• [WHAT THE TASK REQUIRES] In your copy, set down the entries exactly and exclude the pictures.

### EXERCISE MATERIAL

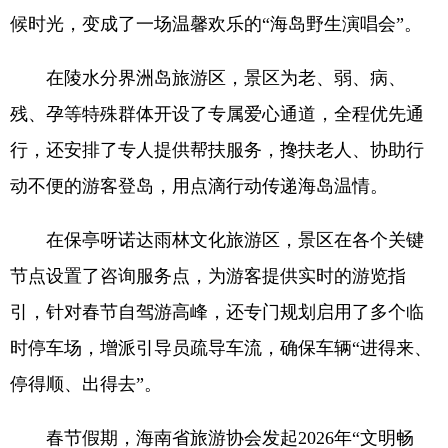
候时光，变成了一场温馨欢乐的“海岛野生演唱会”。
在陵水分界洲岛旅游区，景区为老、弱、病、
残、孕等特殊群体开设了专属爱心通道，全程优先通
行，还安排了专人提供帮扶服务，搀扶老人、协助行
动不便的游客登岛，用点滴行动传递海岛温情。
在保亭呀诺达雨林文化旅游区，景区在各个关键
节点设置了咨询服务点，为游客提供实时的游览指
引，针对春节自驾游高峰，还专门规划启用了多个临
时停车场，增派引导员疏导车流，确保车辆“进得来、
停得顺、出得去”。
春节假期，海南省旅游协会发起2026年“文明畅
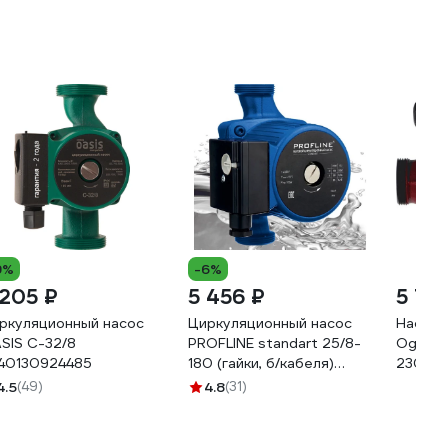
9%
-6%
 205 ₽
5 456 ₽
5 75
ркуляционный насос
Циркуляционный насос
Насос 
SIS C-32/8
PROFLINE standart 25/8-
Ogint 
40130924485
180 (гайки, б/кабеля)
230В в/
УТ-00047622
4.5
(49)
4.8
(31)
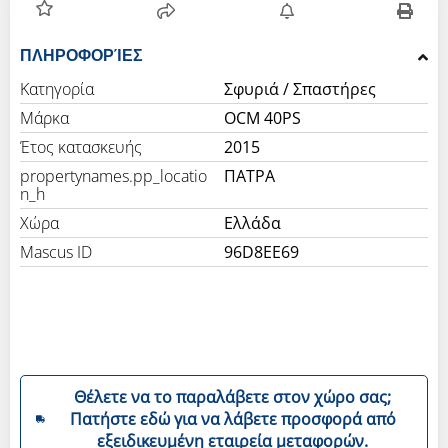
ΠΛΗΡΟΦΟΡΊΕΣ
Κατηγορία
Σφυριά / Σπαστήρες
Μάρκα
OCM 40PS
Έτος κατασκευής
2015
propertynames.pp_locatio
ΠΑΤΡΑ
n_h
Χώρα
Ελλάδα
Mascus ID
96D8EE69
Θέλετε να το παραλάβετε στον χώρο σας;
Πατήστε εδώ για να λάβετε προσφορά από
εξειδικευμένη εταιρεία μεταφορών.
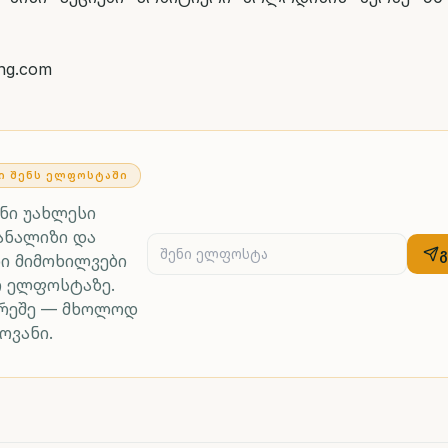
ing.com
Ი ᲨᲔᲜᲡ ᲔᲚᲤᲝᲡᲢᲐᲨᲘ
ენი უახლესი
ანალიზი და
ი მიმოხილვები
რ ელფოსტაზე.
არეშე — მხოლოდ
ოვანი.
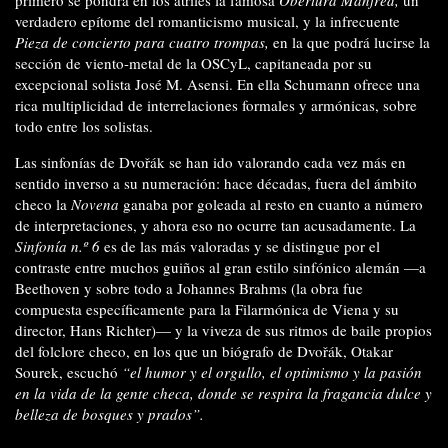
verdadero epítome del romanticismo musical, y la infrecuente
Pieza de concierto para cuatro trompas,
en la que podrá lucirse la
sección de viento-metal de la OSCyL, capitaneada por su
excepcional solista José M. Asensi. En ella Schumann ofrece una
rica multiplicidad de interrelaciones formales y armónicas, sobre
todo entre los solistas.
Las sinfonías de Dvořák se han ido valorando cada vez más en
sentido inverso a su numeración: hace décadas, fuera del ámbito
checo la
Novena
ganaba por goleada al resto en cuanto a número
de interpretaciones, y ahora eso no ocurre tan acusadamente. La
Sinfonía n.º 6
es de las más valoradas y se distingue por el
contraste entre muchos guiños al gran estilo sinfónico alemán —a
Beethoven y sobre todo a Johannes Brahms (la obra fue
compuesta específicamente para la Filarmónica de Viena y su
director, Hans Richter)— y la viveza de sus ritmos de baile propios
del folclore checo, en los que un biógrafo de Dvořák, Otakar
Sourek, escuchó
“el humor y el orgullo, el optimismo y la pasión
en la vida de la gente checa, donde se respira la fragancia dulce y
belleza de bosques y prados”.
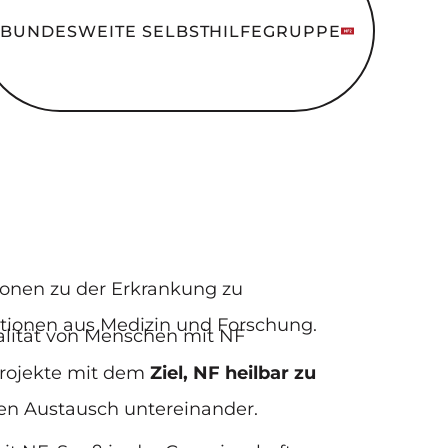
BUNDESWEITE SELBSTHILFEGRUPPE
tionen zu der Erkrankung zu
ationen aus Medizin und Forschung.
ualität von Menschen mit NF
projekte mit dem
Ziel, NF heilbar zu
en Austausch untereinander.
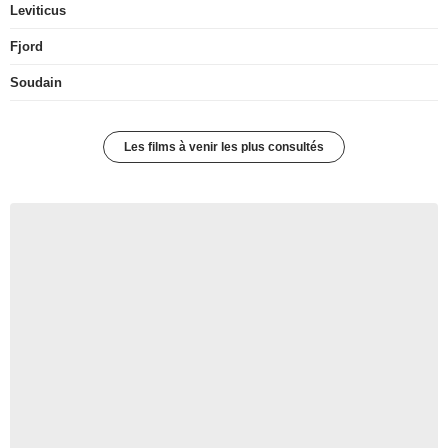
Leviticus
Fjord
Soudain
Les films à venir les plus consultés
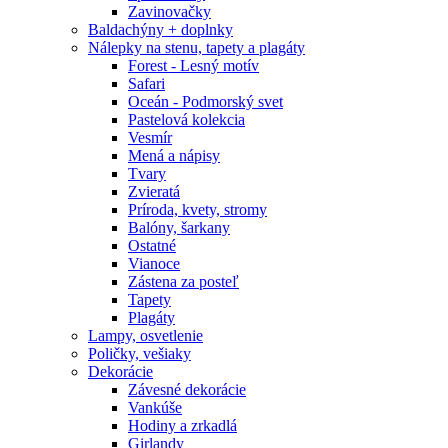
Zavinovačky
Baldachýny + doplnky
Nálepky na stenu, tapety a plagáty
Forest - Lesný motív
Safari
Oceán - Podmorský svet
Pastelová kolekcia
Vesmír
Mená a nápisy
Tvary
Zvieratá
Príroda, kvety, stromy
Balóny, šarkany
Ostatné
Vianoce
Zástena za posteľ
Tapety
Plagáty
Lampy, osvetlenie
Poličky, vešiaky
Dekorácie
Závesné dekorácie
Vankúše
Hodiny a zrkadlá
Girlandy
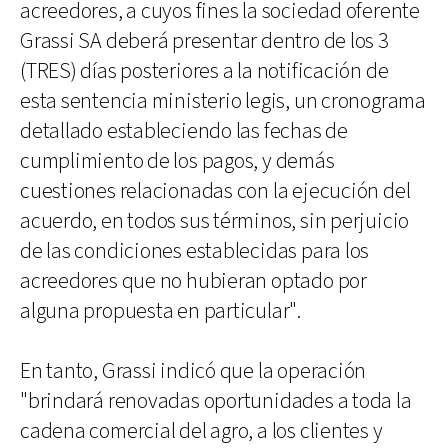
acreedores, a cuyos fines la sociedad oferente
Grassi SA deberá presentar dentro de los 3
(TRES) días posteriores a la notificación de
esta sentencia ministerio legis, un cronograma
detallado estableciendo las fechas de
cumplimiento de los pagos, y demás
cuestiones relacionadas con la ejecución del
acuerdo, en todos sus términos, sin perjuicio
de las condiciones establecidas para los
acreedores que no hubieran optado por
alguna propuesta en particular".
En tanto, Grassi indicó que la operación
"brindará renovadas oportunidades a toda la
cadena comercial del agro, a los clientes y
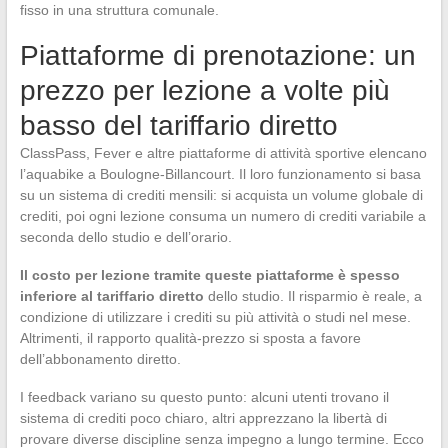
fisso in una struttura comunale.
Piattaforme di prenotazione: un
prezzo per lezione a volte più
basso del tariffario diretto
ClassPass, Fever e altre piattaforme di attività sportive elencano
l’aquabike a Boulogne-Billancourt. Il loro funzionamento si basa
su un sistema di crediti mensili: si acquista un volume globale di
crediti, poi ogni lezione consuma un numero di crediti variabile a
seconda dello studio e dell’orario.
Il costo per lezione tramite queste piattaforme è spesso
inferiore al tariffario diretto
dello studio. Il risparmio è reale, a
condizione di utilizzare i crediti su più attività o studi nel mese.
Altrimenti, il rapporto qualità-prezzo si sposta a favore
dell’abbonamento diretto.
I feedback variano su questo punto: alcuni utenti trovano il
sistema di crediti poco chiaro, altri apprezzano la libertà di
provare diverse discipline senza impegno a lungo termine. Ecco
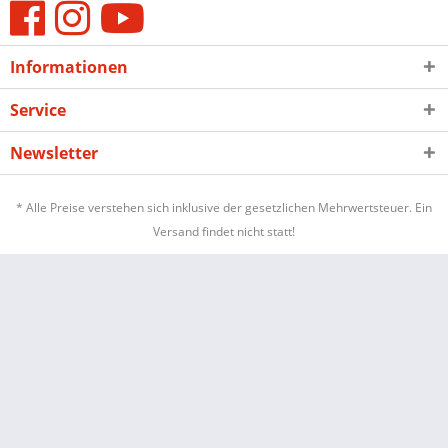
Informationen
Service
Newsletter
* Alle Preise verstehen sich inklusive der gesetzlichen Mehrwertsteuer. Ein
Versand findet nicht statt!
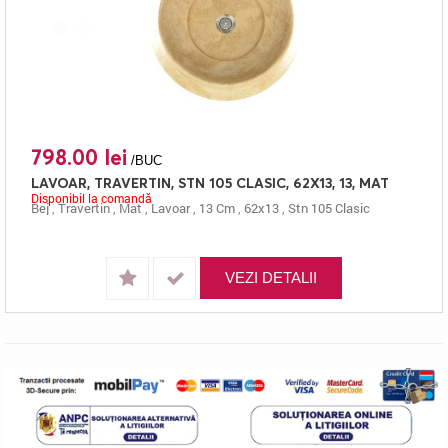
798.00 lei
/BUC
LAVOAR, TRAVERTIN, STN 105 CLASIC, 62X13, 13, MAT
Disponibil la comandă
Bej
,
Travertin
,
Mat
,
Lavoar
,
13 Cm
,
62x13
,
Stn 105 Clasic
VEZI DETALII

######

• [TASK ANSWER]
候时光，变成了一场温馨欢乐的“海岛野生演唱会”。
在陵水分界洲岛旅游区，景区为老、弱、病、
残、孕等特殊群体开设了专属爱心通道，全程优先通
行，还安排了专人提供帮扶服务，搀扶老人、协助行
动不便的游客登岛，用点滴行动传递海岛温情。
在保亭呀诺达雨林文化旅游区，景区在各个关键
节点设置了咨询服务点，为游客提供实时的游览指
引，针对春节自驾游高峰，还专门规划启用了多个临
时停车场，增派引导员疏导车流，确保车辆“进得来、
停得顺、出得去”。
春节假期，海南省旅游协会发起2026年“文明畅
9%
-6%
 205 ₽
5 456 ₽
5 75
ркуляционный насос
Циркуляционный насос
Насос 
SIS C-32/8
PROFLINE standart 25/8-
Ogint 
40130924485
180 (гайки, б/кабеля)
230В в/
УТ-00047622
4.5
(49)
4.8
(31)
ΠΛΗΡΟΦΟΡΊΕΣ
Κατηγορία
Σφυριά / Σπαστήρες
Μάρκα
OCM 40PS
Έτος κατασκευής
2015
propertynames.pp_locatio
ΠΑΤΡΑ
n_h
Χώρα
Ελλάδα
Mascus ID
96D8EE69
Θέλετε να το παραλάβετε στον χώρο σας;
Πατήστε εδώ για να λάβετε προσφορά από
εξειδικευμένη εταιρεία μεταφορών.
ing.com
Ი ᲨᲔᲜᲡ ᲔᲚᲤᲝᲡᲢᲐᲨᲘ
ენი უახლესი
ანალიზი და
ი მიმოხილვები
რ ელფოსტაზე.
არეშე — მხოლოდ
ოვანი.
verdadero epítome del romanticismo musical, y la infrecuente
Pieza de concierto para cuatro trompas,
en la que podrá lucirse la
sección de viento-metal de la OSCyL, capitaneada por su
excepcional solista José M. Asensi. En ella Schumann ofrece una
rica multiplicidad de interrelaciones formales y armónicas, sobre
todo entre los solistas.
Las sinfonías de Dvořák se han ido valorando cada vez más en
sentido inverso a su numeración: hace décadas, fuera del ámbito
checo la
Novena
ganaba por goleada al resto en cuanto a número
de interpretaciones, y ahora eso no ocurre tan acusadamente. La
Sinfonía n.º 6
es de las más valoradas y se distingue por el
contraste entre muchos guiños al gran estilo sinfónico alemán —a
Beethoven y sobre todo a Johannes Brahms (la obra fue
compuesta específicamente para la Filarmónica de Viena y su
director, Hans Richter)— y la viveza de sus ritmos de baile propios
del folclore checo, en los que un biógrafo de Dvořák, Otakar
Sourek, escuchó
“el humor y el orgullo, el optimismo y la pasión
en la vida de la gente checa, donde se respira la fragancia dulce y
belleza de bosques y prados”.
BUNDESWEITE SELBSTHILFEGRUPPE
tionen zu der Erkrankung zu
ationen aus Medizin und Forschung.
ualität von Menschen mit NF
projekte mit dem
Ziel, NF heilbar zu
en Austausch untereinander.
Leviticus
Fjord
Soudain
Les films à venir les plus consultés
Zavinovačky
Baldachýny + doplnky
Nálepky na stenu, tapety a plagáty
Forest - Lesný motív
Safari
Oceán - Podmorský svet
Pastelová kolekcia
Vesmír
Mená a nápisy
Tvary
Zvieratá
Príroda, kvety, stromy
Balóny, šarkany
Ostatné
Vianoce
Zástena za posteľ
Tapety
Plagáty
Lampy, osvetlenie
Poličky, vešiaky
Dekorácie
Závesné dekorácie
Vankúše
Hodiny a zrkadlá
Girlandy
acreedores, a cuyos fines la sociedad oferente
Grassi SA deberá presentar dentro de los 3
(TRES) días posteriores a la notificación de
esta sentencia ministerio legis, un cronograma
detallado estableciendo las fechas de
cumplimiento de los pagos, y demás
cuestiones relacionadas con la ejecución del
acuerdo, en todos sus términos, sin perjuicio
de las condiciones establecidas para los
acreedores que no hubieran optado por
alguna propuesta en particular".
En tanto, Grassi indicó que la operación
"brindará renovadas oportunidades a toda la
cadena comercial del agro, a los clientes y
fisso in una struttura comunale.
Piattaforme di prenotazione: un
prezzo per lezione a volte più
basso del tariffario diretto
ClassPass, Fever e altre piattaforme di attività sportive elencano
l’aquabike a Boulogne-Billancourt. Il loro funzionamento si basa
su un sistema di crediti mensili: si acquista un volume globale di
crediti, poi ogni lezione consuma un numero di crediti variabile a
seconda dello studio e dell’orario.
Il costo per lezione tramite queste piattaforme è spesso
inferiore al tariffario diretto
dello studio. Il risparmio è reale, a
condizione di utilizzare i crediti su più attività o studi nel mese.
Altrimenti, il rapporto qualità-prezzo si sposta a favore
dell’abbonamento diretto.
I feedback variano su questo punto: alcuni utenti trovano il
sistema di crediti poco chiaro, altri apprezzano la libertà di
provare diverse discipline senza impegno a lungo termine. Ecco
Informationen
Service
Newsletter
* Alle Preise verstehen sich inklusive der gesetzlichen Mehrwertsteuer. Ein
Versand findet nicht statt!
798.00 lei
/BUC
LAVOAR, TRAVERTIN, STN 105 CLASIC, 62X13, 13, MAT
Disponibil la comandă
Bej
,
Travertin
,
Mat
,
Lavoar
,
13 Cm
,
62x13
,
Stn 105 Clasic
VEZI DETALII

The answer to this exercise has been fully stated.